Among the entries below, please repeat exactly and only the lines from the line containing "right shoulder: (80, 374)" to the line containing "left front paw: (335, 514)", both lines included.

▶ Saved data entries
---

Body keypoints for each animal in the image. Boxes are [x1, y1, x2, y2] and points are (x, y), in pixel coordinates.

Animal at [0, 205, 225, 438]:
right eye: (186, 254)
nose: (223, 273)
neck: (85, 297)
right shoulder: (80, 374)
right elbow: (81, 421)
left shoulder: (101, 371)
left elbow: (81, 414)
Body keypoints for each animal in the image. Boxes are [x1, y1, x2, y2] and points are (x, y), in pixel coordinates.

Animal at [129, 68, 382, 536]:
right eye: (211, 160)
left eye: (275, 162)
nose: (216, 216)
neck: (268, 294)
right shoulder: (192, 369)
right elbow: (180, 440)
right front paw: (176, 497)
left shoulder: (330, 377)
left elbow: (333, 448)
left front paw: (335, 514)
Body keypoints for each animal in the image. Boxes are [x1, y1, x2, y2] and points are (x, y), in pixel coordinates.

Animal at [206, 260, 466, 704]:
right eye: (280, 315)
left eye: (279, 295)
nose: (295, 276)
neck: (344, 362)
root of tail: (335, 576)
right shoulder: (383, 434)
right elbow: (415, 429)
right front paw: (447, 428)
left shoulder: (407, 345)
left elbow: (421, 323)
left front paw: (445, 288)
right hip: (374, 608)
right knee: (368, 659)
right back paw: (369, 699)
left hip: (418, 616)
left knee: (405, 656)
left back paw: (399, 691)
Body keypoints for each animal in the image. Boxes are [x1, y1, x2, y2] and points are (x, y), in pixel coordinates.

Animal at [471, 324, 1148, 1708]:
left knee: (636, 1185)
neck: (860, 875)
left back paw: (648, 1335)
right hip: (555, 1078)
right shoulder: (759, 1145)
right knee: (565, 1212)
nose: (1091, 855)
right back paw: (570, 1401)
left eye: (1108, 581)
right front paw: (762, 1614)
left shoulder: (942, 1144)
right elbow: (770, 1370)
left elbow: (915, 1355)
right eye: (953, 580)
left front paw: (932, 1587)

---

▶ SOLUTION
right shoulder: (80, 374)
right elbow: (81, 421)
left shoulder: (101, 371)
left elbow: (81, 414)
Body keypoints for each animal in the image. Boxes are [x1, y1, x2, y2] and points are (x, y), in pixel coordinates.

Animal at [129, 68, 382, 536]:
right eye: (211, 160)
left eye: (275, 162)
nose: (216, 216)
neck: (268, 294)
right shoulder: (192, 369)
right elbow: (180, 440)
right front paw: (176, 497)
left shoulder: (330, 377)
left elbow: (333, 448)
left front paw: (335, 514)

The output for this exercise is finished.